= Copyright law of Argentina =

The basic copyright law of Argentina is Law No. 11.723 of September 28, 1933, on Legal Intellectual Property Regime (Copyright Law, as last amended by Law No. 26.570 of November 25, 2009).

==History==
Copyright law in Argentina was first introduced by the 1853 Constitution of Argentina. The article 17º states that "Every author or inventor is the exclusive owner of his work, invention or discovery, for the term granted by law". Juan Bautista Alberdi intended for the copyright term to be indefinite, but during the writing of the Constitution it was decided to give a time limit, as done in Chile and the United States.
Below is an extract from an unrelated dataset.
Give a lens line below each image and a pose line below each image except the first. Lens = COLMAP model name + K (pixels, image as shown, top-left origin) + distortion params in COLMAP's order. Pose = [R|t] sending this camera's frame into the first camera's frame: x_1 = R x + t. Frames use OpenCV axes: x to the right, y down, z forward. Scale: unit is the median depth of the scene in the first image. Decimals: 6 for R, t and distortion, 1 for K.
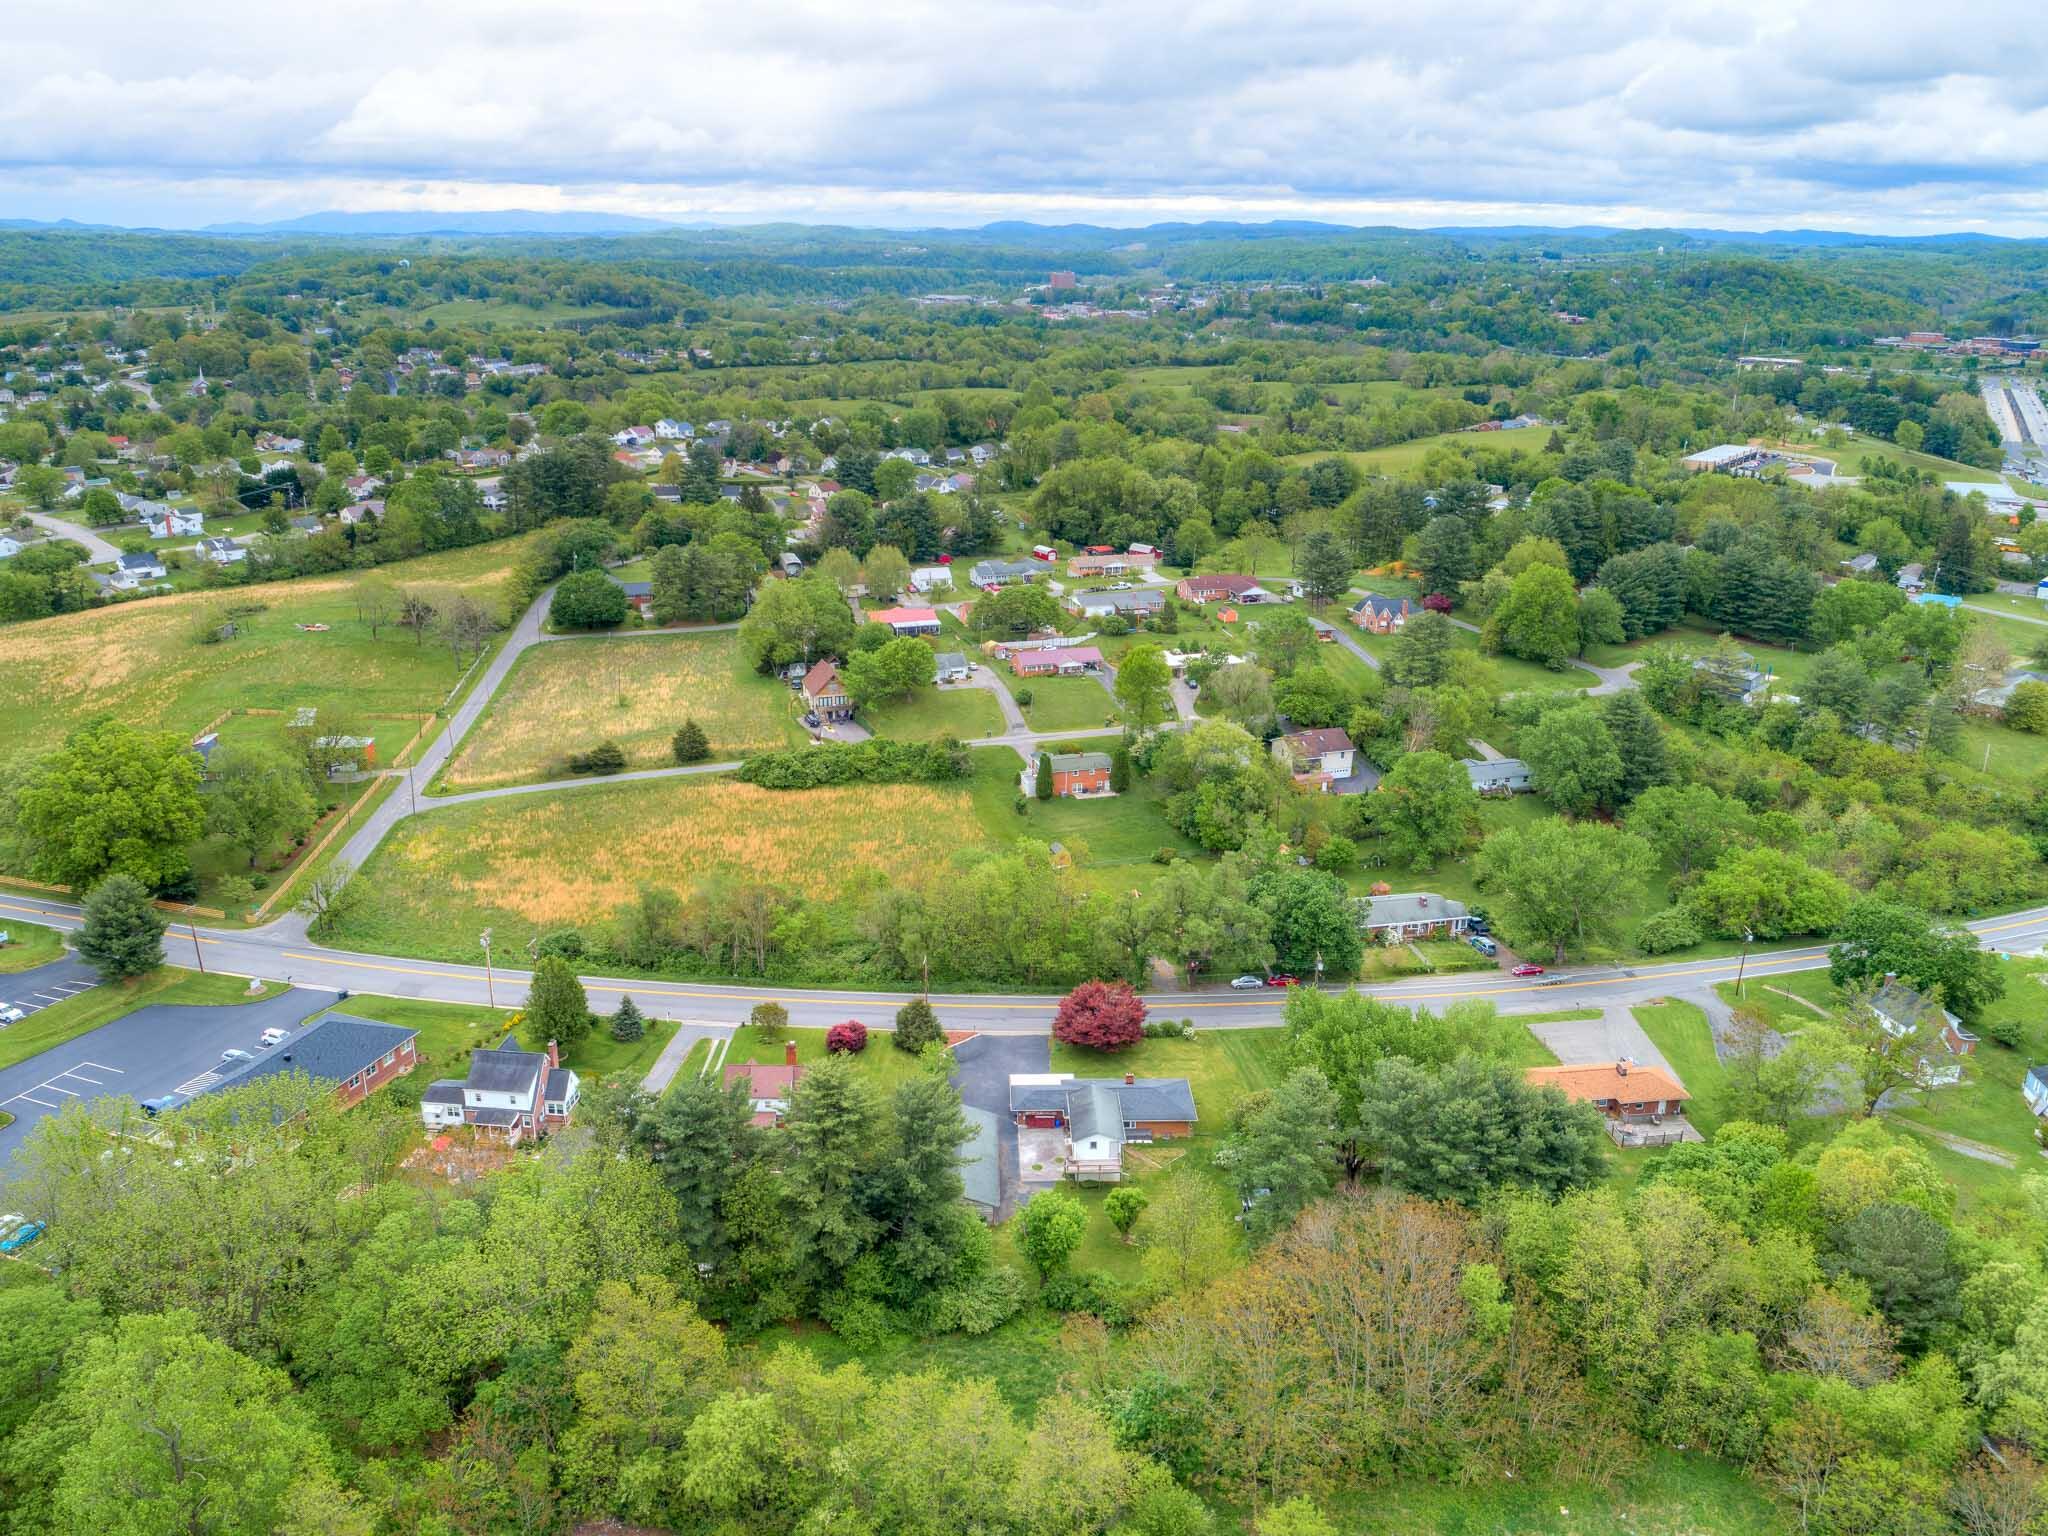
lens RADIAL K [[1494.2, 0, 1020.6], [0, 1494.2, 869.3], [0, 0, 1]] dist [-0.014391, 0.005254]
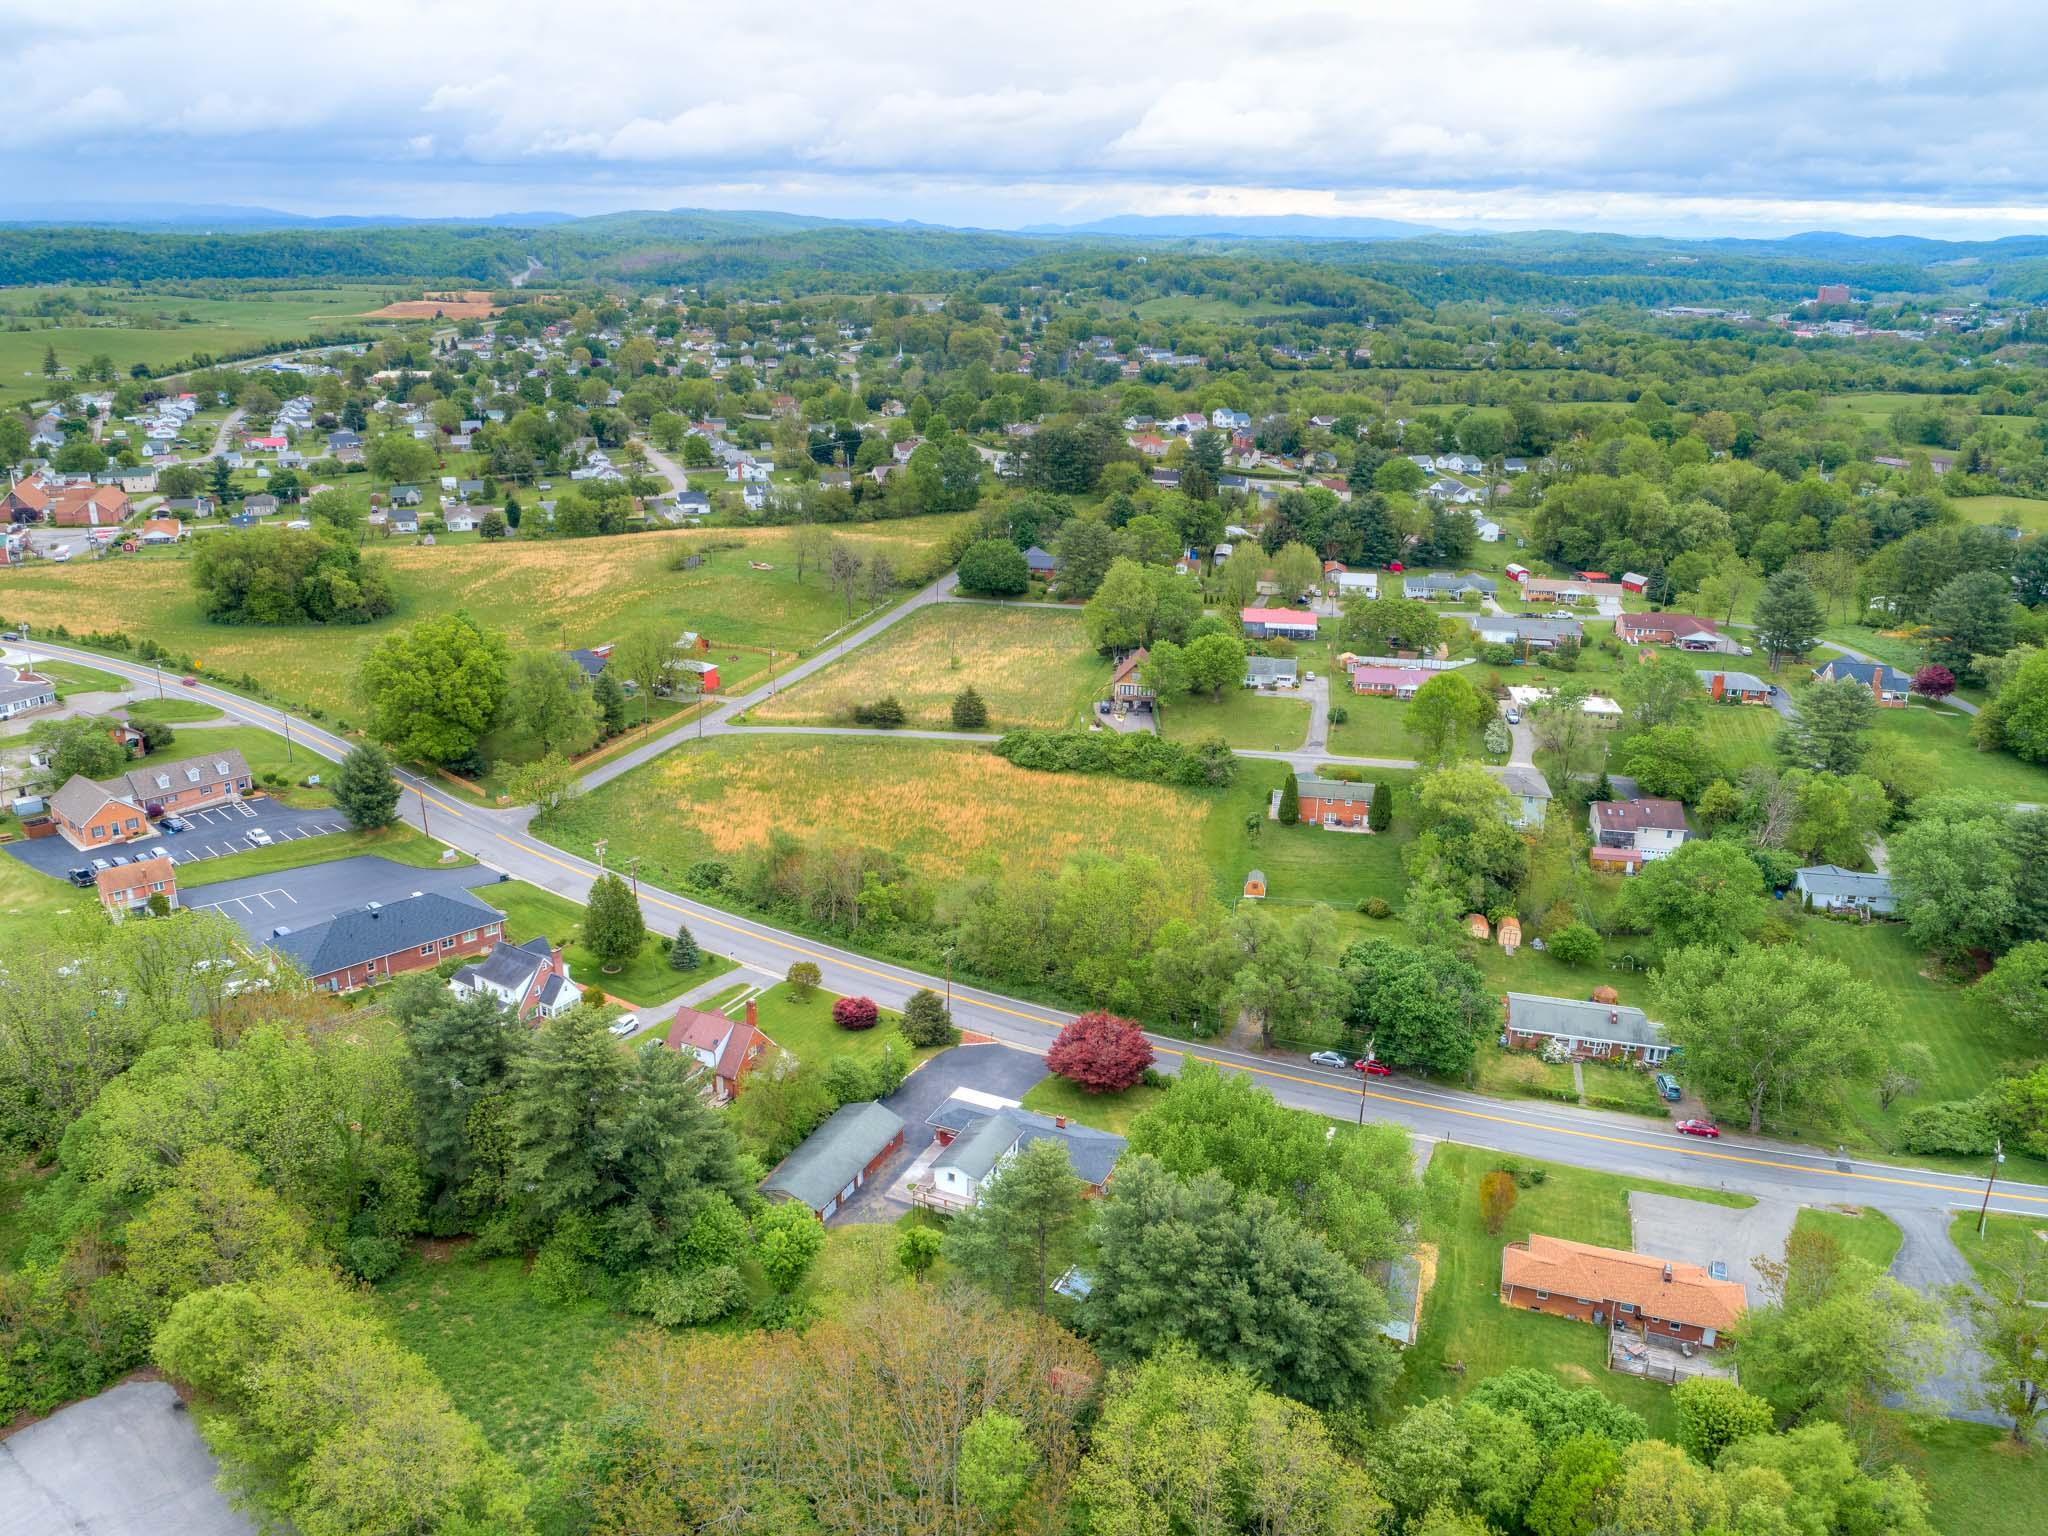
lens RADIAL K [[1494.2, 0, 1020.6], [0, 1494.2, 869.3], [0, 0, 1]] dist [-0.014391, 0.005254]
pose [[0.895677, 0.181422, -0.406016, 0.150231], [-0.182585, 0.982522, 0.036239, -0.014079], [0.405494, 0.041673, 0.913147, 0.064830]]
The enactment of the Constitution was followed by the Law 111, but it was a patent law and had no mention to artistic works. However, despite the lack of a specific copyright law, jurisprudence would usually still grant copyright protection based in the Constitutional article alone. For example, there was a trial about an unauthorized edition of José Hernández's Martín Fierro, where the civil justice of Buenos Aires considered the 17º article fully operative.

During the Argentina Centennial the French G. Clemenceau learned that one of his theater plays was being played without authorization. After a dispute about the topic, the first copyright law was enacted in 1913. It was the 9.141 law. A new and more detailed copyright law would be enacted in 1933, the 11.723 law, which is still in force.

==Copyright terms==
For most works, copyright lasts for the lifetime of the author, plus 70 years after the January 1 following his or her death (Art. 5).
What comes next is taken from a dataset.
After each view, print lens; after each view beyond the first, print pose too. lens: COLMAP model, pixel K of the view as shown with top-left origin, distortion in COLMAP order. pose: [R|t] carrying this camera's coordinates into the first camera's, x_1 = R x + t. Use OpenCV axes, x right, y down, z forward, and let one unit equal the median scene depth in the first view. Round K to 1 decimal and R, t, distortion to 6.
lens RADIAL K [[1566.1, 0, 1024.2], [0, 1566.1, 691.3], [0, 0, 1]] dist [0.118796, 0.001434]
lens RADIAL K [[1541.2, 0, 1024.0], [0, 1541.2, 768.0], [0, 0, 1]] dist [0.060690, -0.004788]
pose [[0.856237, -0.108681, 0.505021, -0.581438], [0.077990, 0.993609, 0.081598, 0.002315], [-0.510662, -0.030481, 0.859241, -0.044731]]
(Pseudo-)Anonymous works belonging to institutions, corporations, or legal entities are protected for 50 years after publication (Art. 8). Photographs are protected for 20 years after creation and 25 years after publication, and cinematographic works for the lifetime of the authors plus 50 additional years (Art. 34).For musical recordings, the copyright expires 70 years after publication.

==Right of publicity==
Article 31 prohibits a photograph of a person from being put on the market (suggesting commercial use) without the express consent of the person in the photograph (or, if that person is dead, the consent of an immediate family member).